### Data:
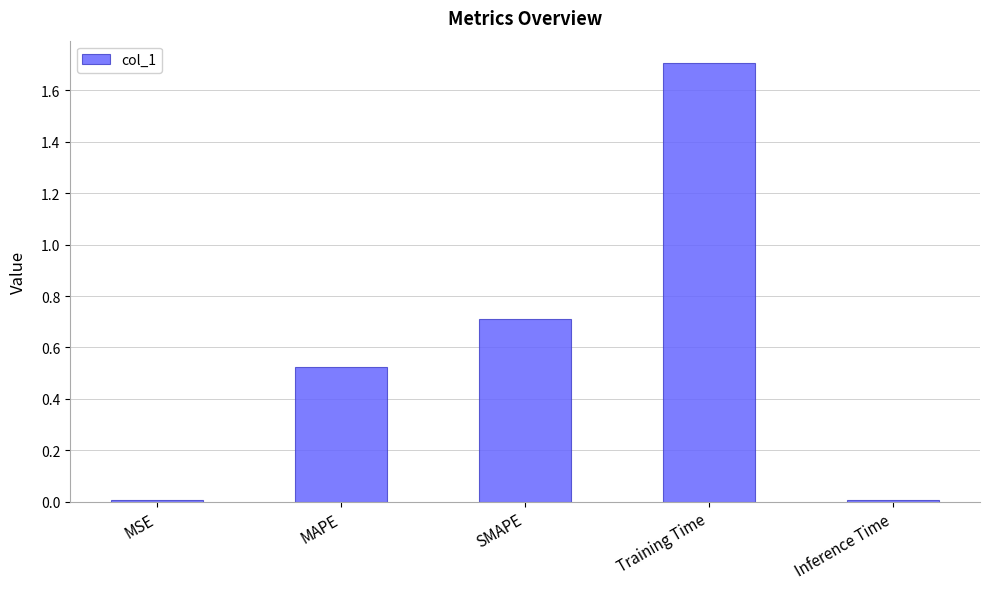

What position from the left is MSE?

1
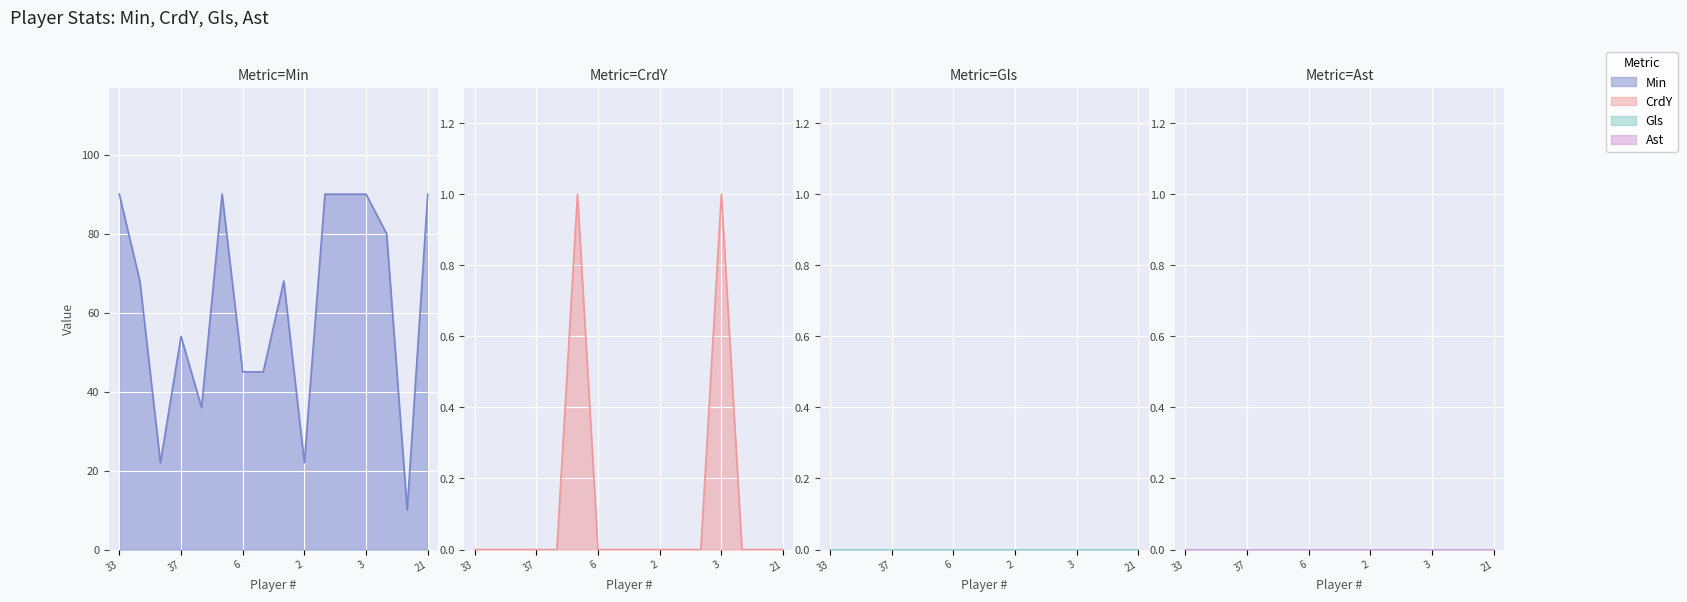

What is the label of the 12th point from the right?

9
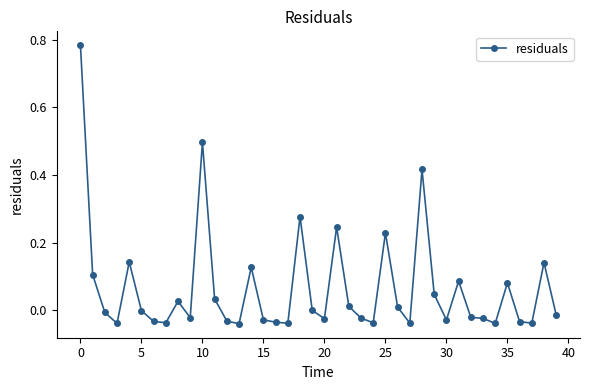

True or false: the data has more than 0 interior local peaks.

True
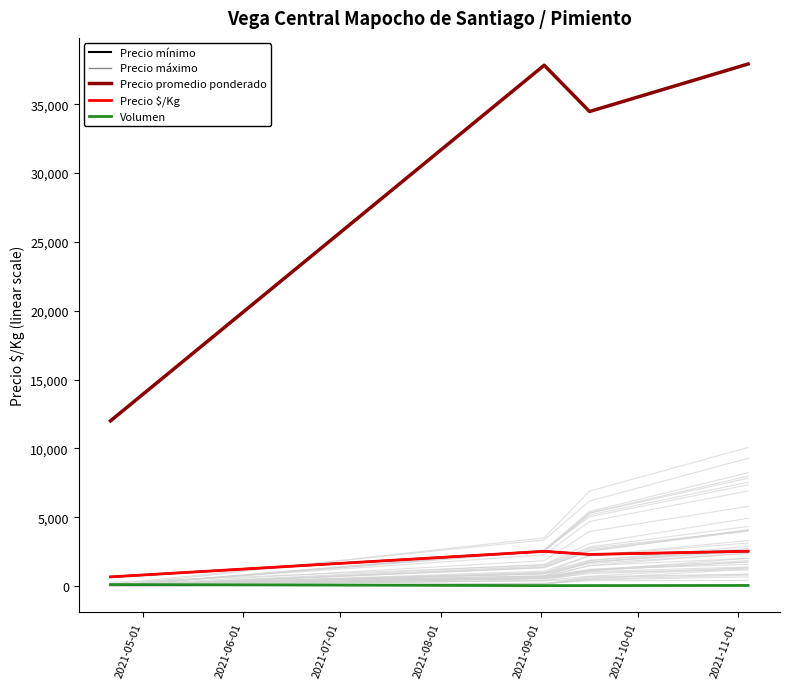

Rank the categories by Volumen value from highest to lowest.

2021-05-01, 2021-08-01, 2021-07-01, 2021-06-01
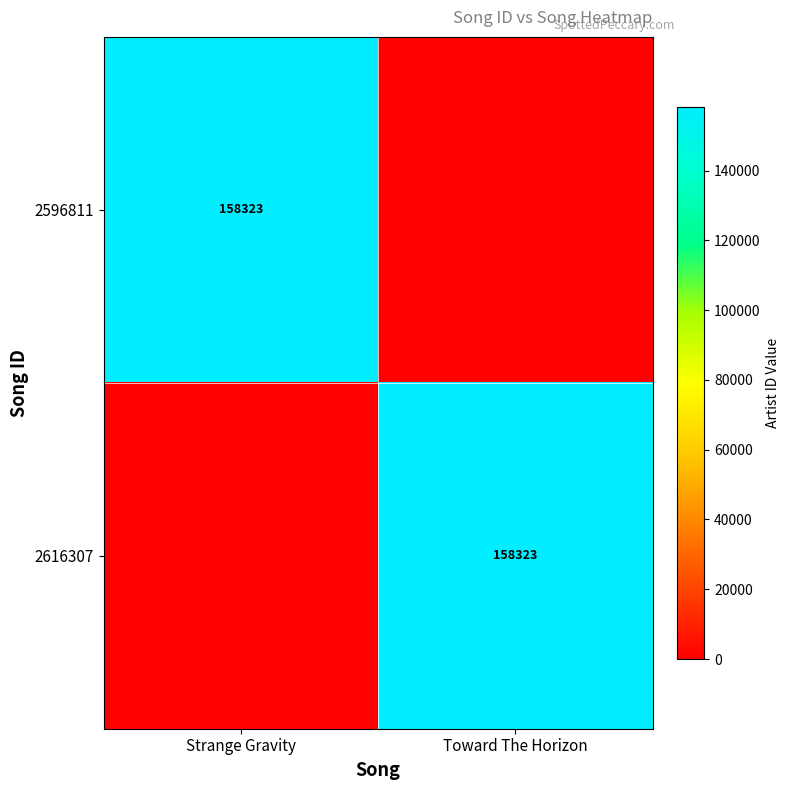

Which category has the highest value across all series?

Strange Gravity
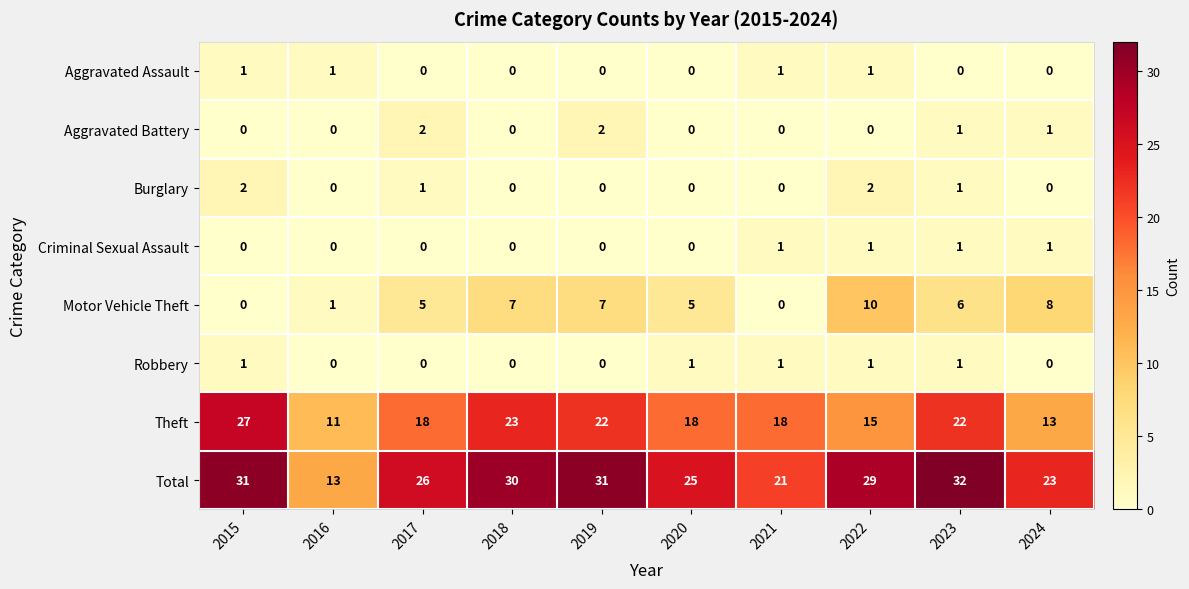

Between 2015 and 2021, which series saw the biggest shift?

Total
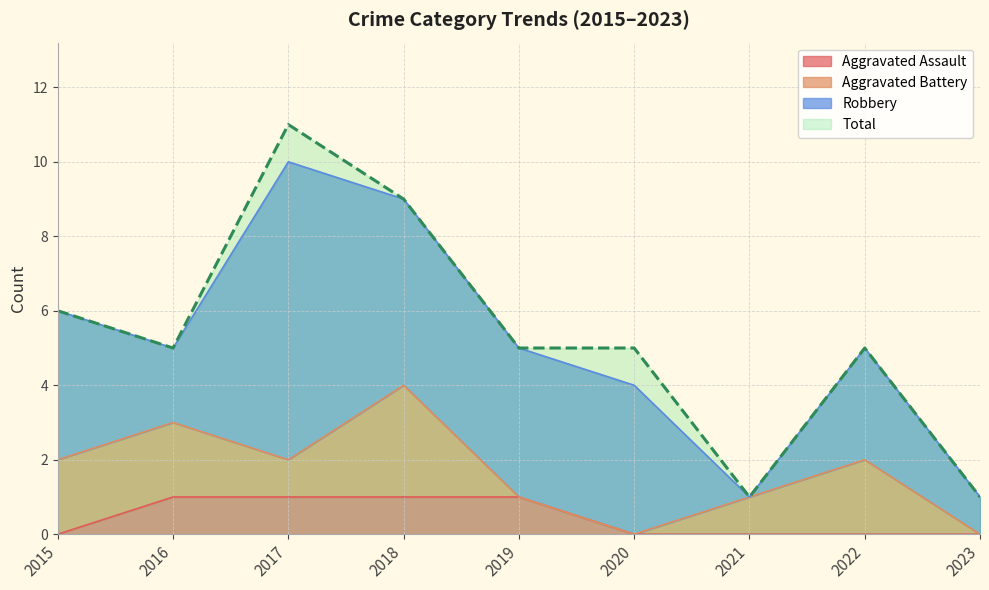

Which series changed the most between 2018 and 2019?

Total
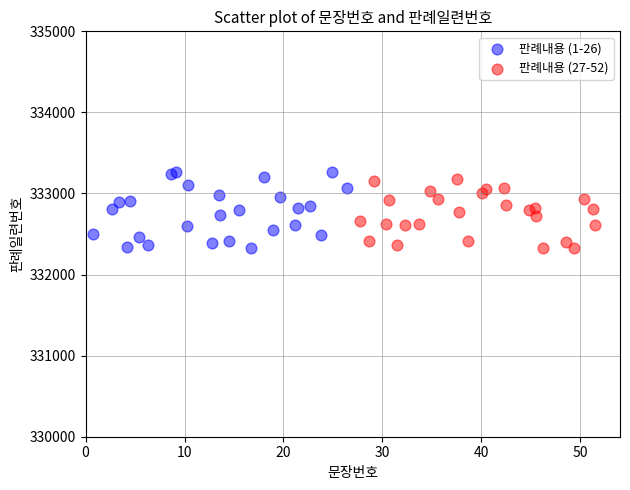

What are all the series names shown in the legend?

판례내용 (1-26), 판례내용 (27-52)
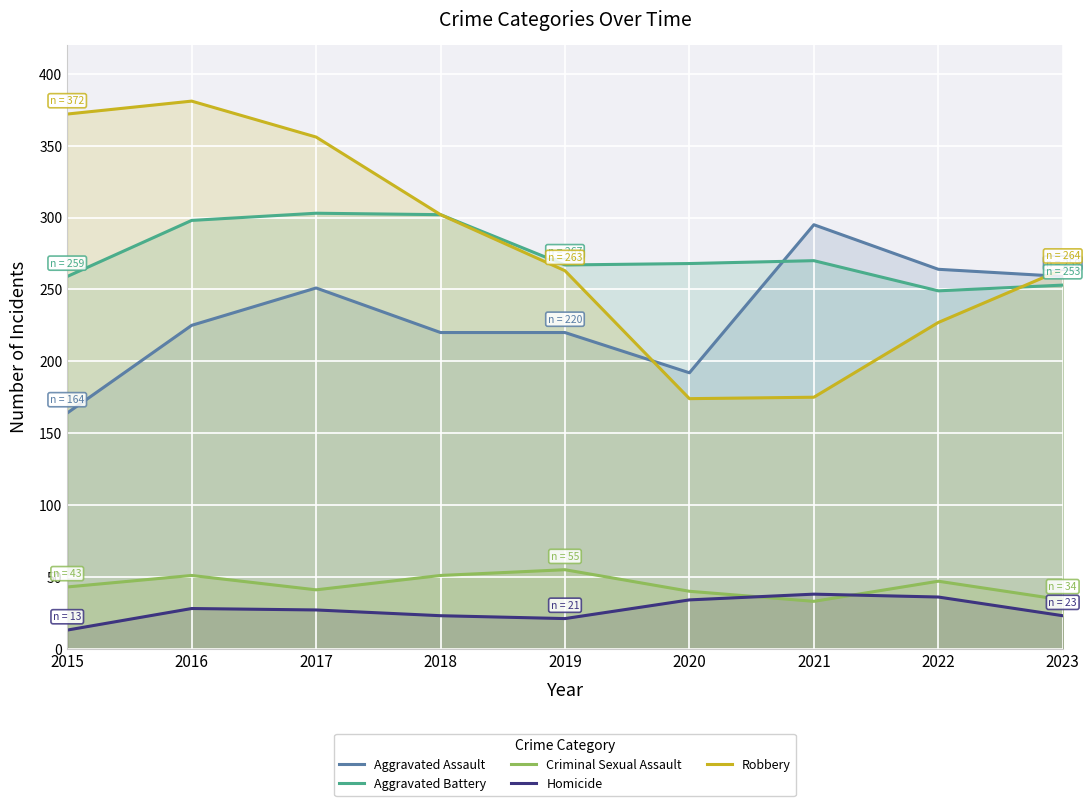

At which category does Robbery reach its first local peak?

2016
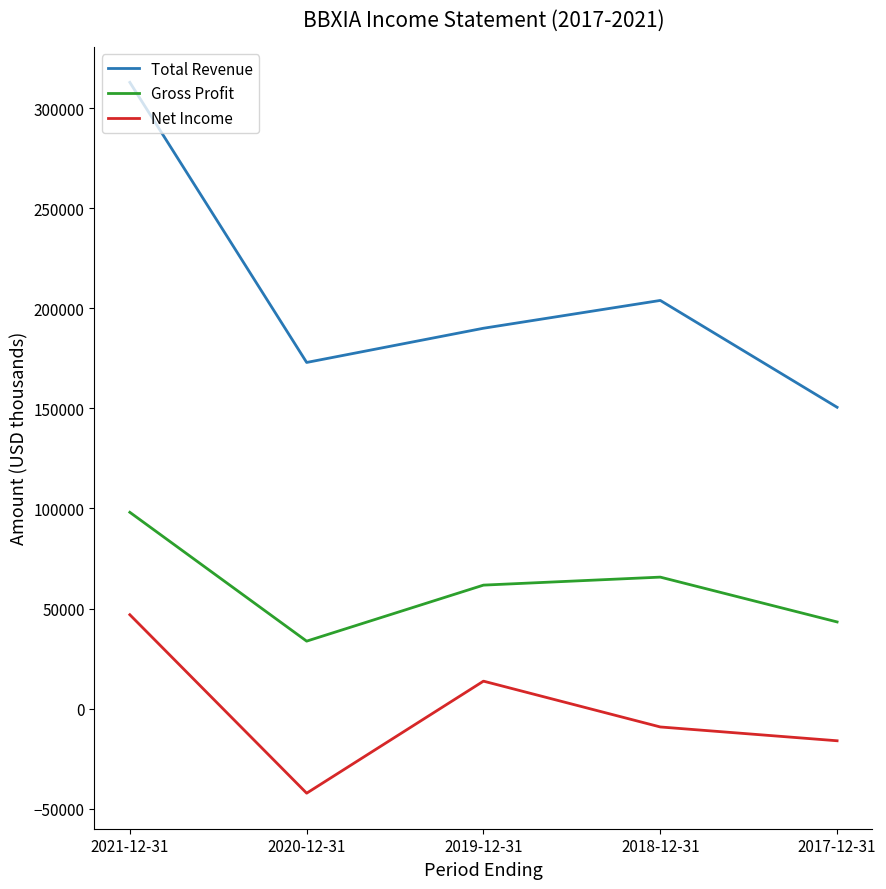

The Net Income series shows 46900 at 2021-12-31. True or false?

True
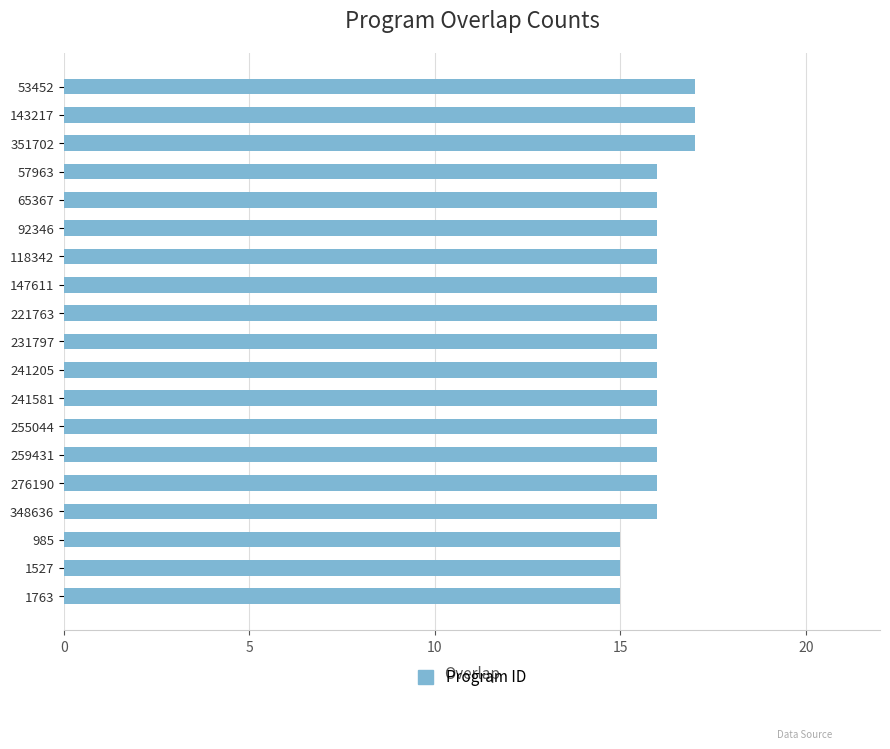

What position from the top is 241205?

11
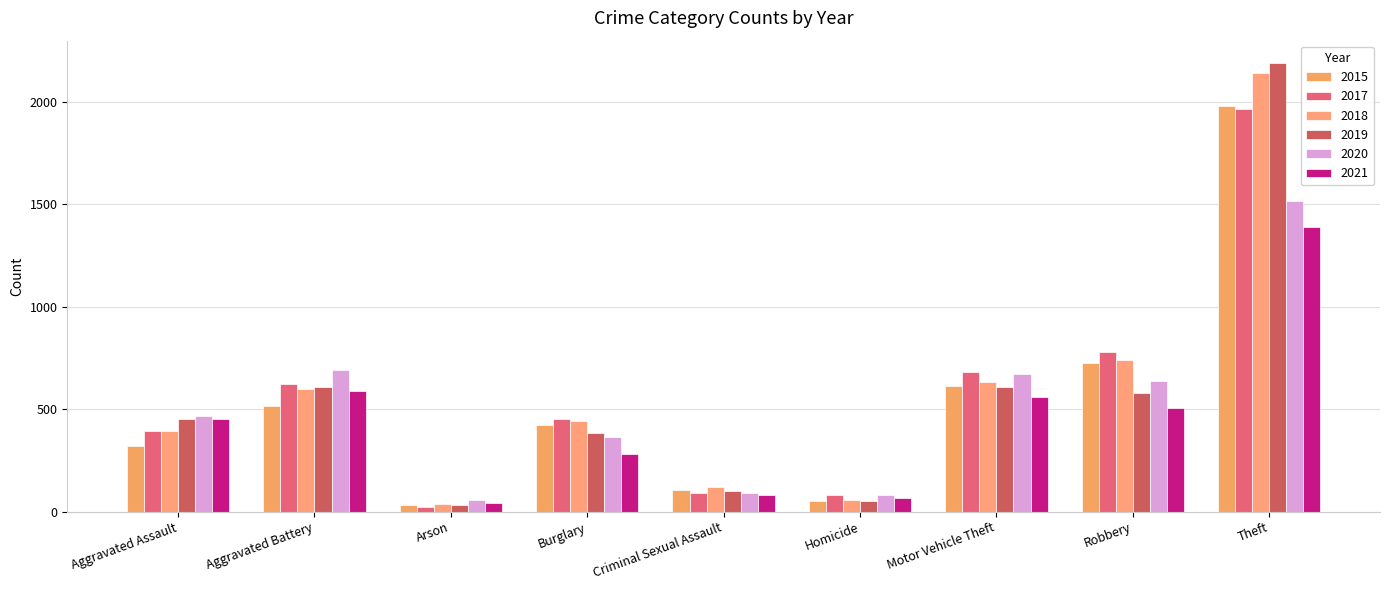

What value does the 2020 series have at Arson?

55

### What you are asked to do:
Rewrite all of the material above with every "series" changed to "line" and nothing else altered. Leave out the pictures.

### Answer to this exercise:
What position from the left is MSE?

1

What is the label of the 12th point from the right?

9

True or false: the data has more than 0 interior local peaks.

True

Rank the categories by Volumen value from highest to lowest.

2021-05-01, 2021-08-01, 2021-07-01, 2021-06-01

Which category has the highest value across all line?

Strange Gravity

Between 2015 and 2021, which line saw the biggest shift?

Total

Which line changed the most between 2018 and 2019?

Total

What are all the line names shown in the legend?

판례내용 (1-26), 판례내용 (27-52)

At which category does Robbery reach its first local peak?

2016

The Net Income line shows 46900 at 2021-12-31. True or false?

True

What position from the top is 241205?

11

What value does the 2020 line have at Arson?

55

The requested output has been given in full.